The Response Operations Ashore Insignia is awarded to enlisted members (grade E-4 and above) and officers of the United States Coast Guard and United States Coast Guard Reserve and Coast Guard civilian employees to recognize professional accomplishment in the Response Operations Ashore community. COMDTINST 1200.4 contains the requirements for earning the Response Operations Ashore Insignia and process for requesting award of the Insignia.
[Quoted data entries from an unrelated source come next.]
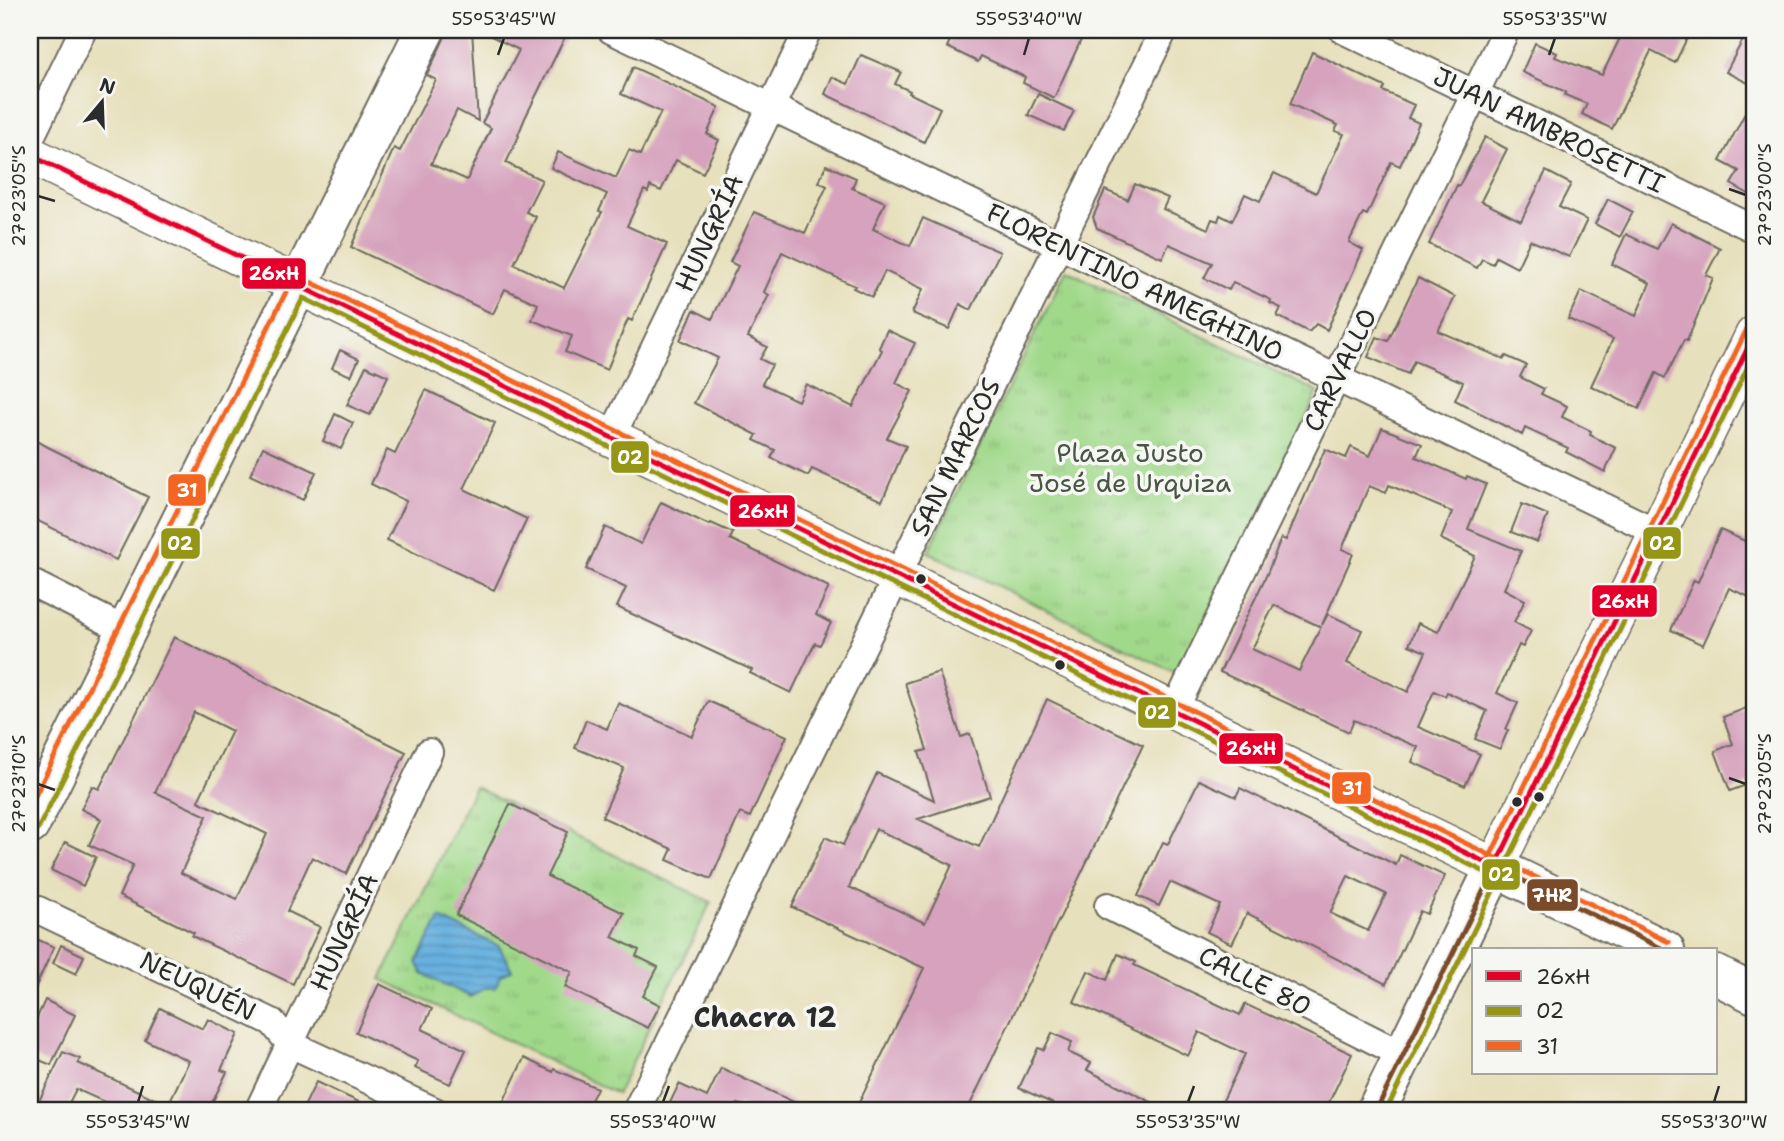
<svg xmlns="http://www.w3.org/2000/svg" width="1784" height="1141" font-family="'Shantell Sans',sans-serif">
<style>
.park{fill:url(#park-tufts);stroke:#66825b;stroke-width:2}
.water{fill:url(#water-rules);stroke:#4a6e86;stroke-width:2}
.building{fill:#d6a2bd;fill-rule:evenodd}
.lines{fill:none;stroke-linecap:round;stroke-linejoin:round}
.minor-casing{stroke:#6d6a5e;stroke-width:30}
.secondary-casing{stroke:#6d6a5e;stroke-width:40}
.primary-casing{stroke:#6d6a5e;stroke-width:42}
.minor{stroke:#fff;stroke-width:26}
.secondary{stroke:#fff;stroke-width:37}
.primary{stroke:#fff;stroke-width:38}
.bus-1-casing{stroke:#f6f6f2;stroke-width:10}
.bus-2-casing{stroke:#f6f6f2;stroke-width:10}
.bus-3-casing{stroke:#f6f6f2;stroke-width:10}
.bus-4-casing{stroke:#f6f6f2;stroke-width:10}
.bus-1{stroke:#e4002b;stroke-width:5}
.bus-2{stroke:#959516;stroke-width:5}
.bus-3{stroke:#f26522;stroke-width:5}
.bus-4{stroke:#7a4b2a;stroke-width:5}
.ticks{fill:none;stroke:#2b2b2b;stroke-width:2.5}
.bus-dot{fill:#2b2b2b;stroke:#f6f6f2;stroke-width:2.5}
.labels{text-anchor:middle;stroke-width:7;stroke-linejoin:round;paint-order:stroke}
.street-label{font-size:26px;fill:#2b2b2b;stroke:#f6f6f2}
.park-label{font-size:26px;fill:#485643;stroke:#f6f6f2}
.neighbourhood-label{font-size:28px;font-weight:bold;fill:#2b2b2b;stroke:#f6f6f2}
.line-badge{stroke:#f6f6f2;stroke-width:2.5}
.badge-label{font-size:19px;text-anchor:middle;font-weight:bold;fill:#fff}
.neatline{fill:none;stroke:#2b2b2b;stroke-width:2.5}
.ticks-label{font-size:18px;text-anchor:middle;fill:#2b2b2b}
</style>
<defs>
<pattern id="park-tufts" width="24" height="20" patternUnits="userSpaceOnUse" patternTransform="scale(1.75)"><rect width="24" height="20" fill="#a1d98b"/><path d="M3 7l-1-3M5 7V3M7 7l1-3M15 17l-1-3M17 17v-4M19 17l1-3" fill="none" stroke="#8bba78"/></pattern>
<pattern id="water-rules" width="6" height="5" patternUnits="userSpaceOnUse" patternTransform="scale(1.75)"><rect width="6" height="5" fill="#68b1e0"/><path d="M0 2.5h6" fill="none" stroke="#5690b6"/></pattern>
</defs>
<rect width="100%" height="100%" fill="#f6f6f2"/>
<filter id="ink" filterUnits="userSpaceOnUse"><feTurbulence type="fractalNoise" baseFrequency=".0143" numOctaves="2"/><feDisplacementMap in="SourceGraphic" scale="14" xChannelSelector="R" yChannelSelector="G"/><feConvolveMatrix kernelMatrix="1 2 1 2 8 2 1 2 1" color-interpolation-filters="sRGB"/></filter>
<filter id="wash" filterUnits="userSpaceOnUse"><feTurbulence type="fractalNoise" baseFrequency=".00686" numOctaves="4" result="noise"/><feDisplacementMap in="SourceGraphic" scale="28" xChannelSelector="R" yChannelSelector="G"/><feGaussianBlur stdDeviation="1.57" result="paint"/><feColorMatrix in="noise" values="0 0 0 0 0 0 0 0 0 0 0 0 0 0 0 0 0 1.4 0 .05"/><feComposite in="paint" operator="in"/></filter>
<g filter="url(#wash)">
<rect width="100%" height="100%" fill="#e7e0bc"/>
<path class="park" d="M1066,270l252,122 -134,285 -256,-125z
M475,787l236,115 -94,192 -236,-115z"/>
<path class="water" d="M440,918l59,28 13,24 -12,6 -4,12h-11l-14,9 -48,-23 -6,-12z"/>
<g id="blocks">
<path class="building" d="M448,30h24l6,91 -21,-11 -26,54 36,16 24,-52 -9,-5 37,-73 -40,-20h72l14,7 -40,81 -7,17 1,1 -13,27 36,17 -16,32 10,5 -22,47 50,24 38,-76 -3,-1 8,-17 -56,-26 7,-16 58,26 13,-28 11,5 21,-43 -40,-18 12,-27 86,40 -12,27 12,6 -16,33 -27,-13 -15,31 -11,-5 -2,6 -4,-2 -17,36 40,18 -35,77 -4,-2 -21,51 -42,-18 7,-16 -40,-16 6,-16 -33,-15 -12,25 -142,-67 43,-99 6,3 36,-71 -9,-5z
M955,30h103l23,10 -27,58 -31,-15 2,-6 -44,-21 -3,6 -31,-15z
M1609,30h82l-16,33 -24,-12 -39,78 -30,-15 5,-10 -22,-9 1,-3 -44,-20 13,-29 22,10 -2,4 47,18 19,-39z
M1748,30h6v56l-28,-14z
M1312,52l73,35 -2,4 31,14 -6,13 11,5 -19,43 -9,-4 -24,53 -4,-2 -14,29 14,8 -36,80 -11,-6 -7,8 -32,-16 4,-8 -11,-5 1,-3 -38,-18 -4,8 -25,-12 8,-15 -43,-19 -7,14 -65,-30 -4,-11 12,-27 23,10 7,-16 33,14 -5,11 45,20 4,-10 6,2 2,-6 12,6 13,-27 15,7 14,-28 42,20 28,-59 -9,-3 3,-6 -48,-21z
M861,55l40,17 -6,12 15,7 -1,2 31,15 -16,34 -99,-48 7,-17 16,7z
M1038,94l36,17 -10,20 -36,-16z
M1754,96v101l-23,-13 8,-13 -19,-10z
M1485,137l22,12 -26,52 40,20 25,-50 25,13 -12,23 28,13 -18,37 -39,-17 -13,28 -21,-11 -3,7 -11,-5 -5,9 -48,-24 28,-59 2,1z
M826,165l30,13 -4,10 33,14 -12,27 37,17 13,-28 77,34 -29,58 -11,-6 -11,25 -37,-16 11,-24 -38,-18 -13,26 -19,-9 2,-2 -73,-34 -18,40 5,3 -21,42 19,10 -7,12 12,6 -10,19 36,17 8,-17 47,23 29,-57 -3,-2 8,-18 28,13 -19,40 16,8 -25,47 19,8 -24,55 -70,-32 -4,7 -37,-18 4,-8 -21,-10 3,-5 -63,-32 24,-45 -38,-18 14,-30 18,9 26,-53 -8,-4 24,-50 51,21 22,-47 -8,-4z
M1608,199l25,13 -13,25 -25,-13z
M1671,223l49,25 -14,27 7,3 -26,63 -3,-1 -19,38 -9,-5 -17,36 -48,-23 22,-47 -45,-20 13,-28 55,25 14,-33 -38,-19 14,-30 31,15z
M1418,278l37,19 -17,34 66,28 2,-3 20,9 -6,12 24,12 -3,5 26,12 -5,11 29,14 -1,4 26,13 -11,24 -39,-20 2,-4 -43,-20 -3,7 -67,-35 8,-18 -49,-21 -6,13 -40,-17 9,-20 11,4z
M340,350l19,9 -8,17 -19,-8z
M366,366l22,10 -18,39 -23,-10z
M426,390l69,33 -31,66 63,30 -33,71 -107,-50 19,-39 -35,-17 16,-34 8,4z
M335,414l18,9 -12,26 -18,-8z
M1382,428l40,16 -6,13 50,22 1,-3 19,8 -18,45 53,22 -17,38 21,11 -11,22 17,9 -8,16 -4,-2 -22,48 21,10 -12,26 2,1 -8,19 -25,-10 12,-28 -40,-19 -2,4 -11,-5 -16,36 62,27 -15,32 -53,-24 6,-15 -64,-27 -5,12 -129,-60 47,-98 14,-36 5,2 39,-91 21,9 5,-11 19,9zM1389,485l63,27 -11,27 34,17 -37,76 -20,-9 -9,22 17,7 -18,40 -61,-29 15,-33 -34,-16 -6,11 31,-71 -11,-5 27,-63 17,7zM1274,605l47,22 -22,44 -47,-22z
M30,438l118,59 -32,63 -86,-43z
M263,447l53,25 -13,28 -53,-25z
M661,502l48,23 2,-2 22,10 -3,6 99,48 -13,28 15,8 -11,22 -5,-2 -24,50 -41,-20 2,-3 -135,-63 9,-19 -40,-19 19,-42 36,17z
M1522,504l26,11 -11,27 -26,-10z
M1720,530l34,15v54l-25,-11 -26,57 -32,-15 23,-50 4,2z
M174,637l232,115 -60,122 -34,-17 -25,54 33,16 -27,57 -101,-48 2,-3 -75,-37 14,-31 -44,-20 12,-26 -20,-10 11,-23 7,3zM194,712l38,19 -34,70 69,33 -30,65 -56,-26 26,-57 -52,-24z
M939,672l22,65 9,-3 20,62 -72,23 61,28 68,-148 96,46 -176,366h-112l69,-143 -132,-61 33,-70 18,8 34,-72 57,27 -15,-48 8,-2 -22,-67zM876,829l76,36 -27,58 -76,-36z
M708,701l79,35 -37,81 -10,-4 -29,66 -44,-19 5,-11 -70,-32 22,-49 -49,-20 11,-28 21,9 11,-26 74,33z
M1754,705v77l-24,9 -15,-40 18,-7 -10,-27z
M1199,780l37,17 4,-9 156,77 4,-10 45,21 -18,38 -7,-3 -34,73 -139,-71 -15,31 -25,-12 13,-27 -50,-23 -11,24 -21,-10 25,-54 5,2zM1348,876l38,18 -18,37 -38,-18z
M510,804l58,28 -21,44 77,37 -12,24 27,13 -3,6 22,11 -15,29 17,9 -12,23 -83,-41 7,-15 -116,-57z
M65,842l31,15 -13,29 -32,-16z
M30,936l24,11 -24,52z
M61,945l23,11 -8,18 -23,-11z
M1118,954l18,8 -2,3 106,50 5,-11 107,50 -27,57h-107l27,-57 -46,-22 -11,24 -114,-54 14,-31 19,9z
M379,984l53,25 -10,20 44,21 -16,34 -35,-16 3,-7 -62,-29z
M45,1000l30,15 -24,50 -21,-9v-23z
M160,1008l43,21 5,-10 30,15 -17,36 6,2 -19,39h-84l-48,-22 -11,22h-31l29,-59 17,7 -2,4 90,42 21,-44 -44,-21z
M1052,1033l20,9 -4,10 23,11 -4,7 82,41h-100l-50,-23 19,-40 6,2z
M524,1058l29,14 1,-3 43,19 -11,23h-87z
M721,1068l92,43h-60l-15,-7 -1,7h-71l13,-27 28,13z
M316,1082l62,29h-76z"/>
</g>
</g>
<g filter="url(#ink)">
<use href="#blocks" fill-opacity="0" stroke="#6d6a5e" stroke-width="2"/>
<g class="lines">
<defs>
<path id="minor" d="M611,30l1048,503
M1343,30l411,199
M30,139l53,-109
M611,438l197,-408
M30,582l97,49
M1174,711l332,-681
M30,906l242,116 18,22 145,67
M1108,906l295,149
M258,1111l171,-359
M636,1111l528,-1081"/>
<path id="secondary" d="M30,155l1465,712 259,-532"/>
<path id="primary" d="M30,825l395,-795
M1716,975l38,19
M1376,1111l119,-244 170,83"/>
</defs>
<use href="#minor" class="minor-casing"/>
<use href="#secondary" class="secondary-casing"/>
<use href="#primary" class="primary-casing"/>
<use href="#minor" class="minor"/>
<use href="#secondary" class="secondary"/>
<use href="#primary" class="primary"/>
<defs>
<path id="bus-1" d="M30,155l1465,712
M1495,867l259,-532"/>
<path id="bus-2" d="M38,829l265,-531 1188,577
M1386,1111l368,-757"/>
<path id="bus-3" d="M30,806l261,-524 9,-5 1369,665
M1487,863l259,-532"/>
<path id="bus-4" d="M1376,1111l119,-244 170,83"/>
</defs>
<use href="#bus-1" class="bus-1-casing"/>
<use href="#bus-2" class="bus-2-casing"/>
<use href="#bus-3" class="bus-3-casing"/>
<use href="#bus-4" class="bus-4-casing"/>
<use href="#bus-1" class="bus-1"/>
<use href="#bus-2" class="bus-2"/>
<use href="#bus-3" class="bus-3"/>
<use href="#bus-4" class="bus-4"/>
</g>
</g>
<path class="ticks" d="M498,55l6,-17M1024,55l5,-17M1549,55l6,-17M1729,189l17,6M38,196l17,5M1729,778l17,6M38,784l17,6M138,1102l5,-16M663,1102l6,-16M1188,1102l6,-16M1714,1102l5,-16"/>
<g class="bus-dot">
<circle cx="921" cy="579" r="6"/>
<circle cx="1060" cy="665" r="6"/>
<circle cx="1539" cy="797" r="6"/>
<circle cx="1517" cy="802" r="6"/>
</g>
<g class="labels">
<g class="street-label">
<text transform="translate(1549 130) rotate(26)" y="9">JUAN AMBROSETTI</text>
<text transform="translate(709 233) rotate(-65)" y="9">HUNGRÍA</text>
<text transform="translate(1135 282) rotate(26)" y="9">FLORENTINO AMEGHINO</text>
<text transform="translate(1340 370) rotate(-64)" y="9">CARVALLO</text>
<text transform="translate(955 457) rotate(-64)" y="9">SAN MARCOS</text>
<text transform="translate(344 932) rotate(-65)" y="9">HUNGRÍA</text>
<text transform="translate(1255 981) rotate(27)" y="9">CALLE 80</text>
<text transform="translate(198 986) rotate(26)" y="9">NEUQUÉN</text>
</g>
<g class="park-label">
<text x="1130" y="462">Plaza Justo<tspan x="1130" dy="30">José de Urquiza</tspan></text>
</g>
<g class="neighbourhood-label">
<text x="765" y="1027">Chacra 12</text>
</g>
</g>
<g class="line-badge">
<rect x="241" y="257" width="66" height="33" rx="7" fill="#e4002b"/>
<rect x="610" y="440" width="40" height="34" rx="7" fill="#959516"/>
<rect x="167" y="473" width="40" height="34" rx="7" fill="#f26522"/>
<rect x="729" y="494" width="67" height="34" rx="7" fill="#e4002b"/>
<rect x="1642" y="526" width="40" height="34" rx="7" fill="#959516"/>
<rect x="160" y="527" width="41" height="33" rx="7" fill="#959516"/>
<rect x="1591" y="584" width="67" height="34" rx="7" fill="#e4002b"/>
<rect x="1137" y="696" width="40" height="33" rx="7" fill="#959516"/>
<rect x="1218" y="732" width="66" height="33" rx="7" fill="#e4002b"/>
<rect x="1331" y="771" width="41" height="34" rx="7" fill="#f26522"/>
<rect x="1481" y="858" width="40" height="33" rx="7" fill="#959516"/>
<rect x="1526" y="878" width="53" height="34" rx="7" fill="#7a4b2a"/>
</g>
<g class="badge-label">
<text x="274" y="280">26xH</text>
<text x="630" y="464">02</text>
<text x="187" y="497">31</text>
<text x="763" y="518">26xH</text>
<text x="1662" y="550">02</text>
<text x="180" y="550">02</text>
<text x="1624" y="608">26xH</text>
<text x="1157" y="719">02</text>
<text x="1251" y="755">26xH</text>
<text x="1352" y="795">31</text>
<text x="1501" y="881">02</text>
<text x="1552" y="902">7HR</text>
</g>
<rect width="1784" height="1141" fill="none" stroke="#f6f6f2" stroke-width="77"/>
<rect x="1472" y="948" width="245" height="126" fill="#f6f6f2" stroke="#a5a5a2" stroke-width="2"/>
<rect x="1486" y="971" width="35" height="10" fill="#e4002b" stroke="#a5a5a2" stroke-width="2"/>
<text x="1536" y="984" font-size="21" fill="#2b2b2b">26xH</text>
<rect x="1486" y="1006" width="35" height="10" fill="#959516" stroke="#a5a5a2" stroke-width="2"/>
<text x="1536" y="1018" font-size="21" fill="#2b2b2b">02</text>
<rect x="1486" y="1041" width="35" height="10" fill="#f26522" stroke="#a5a5a2" stroke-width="2"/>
<text x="1536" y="1054" font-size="21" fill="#2b2b2b">31</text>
<g transform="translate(102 102) rotate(19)" stroke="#f6f6f2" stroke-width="5" paint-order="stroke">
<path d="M0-5L12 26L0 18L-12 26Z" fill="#2b2b2b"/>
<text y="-10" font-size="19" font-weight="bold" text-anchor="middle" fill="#2b2b2b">N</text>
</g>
<rect x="38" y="38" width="1708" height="1064" class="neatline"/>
<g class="ticks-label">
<text x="504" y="25">55°53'45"W</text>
<text x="1029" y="25">55°53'40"W</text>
<text x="1555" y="25">55°53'35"W</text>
<text transform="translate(1765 195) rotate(-90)" y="6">27°23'00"S</text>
<text transform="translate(19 196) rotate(-90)" y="6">27°23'05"S</text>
<text transform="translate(1765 784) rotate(-90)" y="6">27°23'05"S</text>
<text transform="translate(19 784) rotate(-90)" y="6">27°23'10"S</text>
<text x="138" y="1128">55°53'45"W</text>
<text x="663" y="1128">55°53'40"W</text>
<text x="1188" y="1128">55°53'35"W</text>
<text x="1714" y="1128">55°53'30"W</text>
</g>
</svg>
The Response Operations Ashore Insignia will be retroactively awarded to any member who served in the Response Operations Ashore community and meets the requirements outlined in COMDTINST 1200.4.

==History==
Admiral Linda L. Fagan, as Commandant of the Coast Guard, approved the creation of the Response Operations Ashore Insignia on April 11, 2023 to recognize the professional accomplishment of personnel in the Coast Guard's Response Operations Ashore Community.

==Description==
The description and symbolism of the Response Operations Ashore Insignia is explained:

The Operations Ashore Response Insignia represents the complementary nature of the various elements of the Response community to protect the country's maritime safety and security. The insignia shows a compass rose, framed by a life ring, overlapping a crossed oar and rifle surrounded by breaking wave crests. The Insignia has gold accents on the compass
rose, life ring, oar, and rifle. The combination of pewter and gold in the Insignia represents the shared mission of both officers and enlisted team members in fulfilling the various Response missions regardless of rank/rate.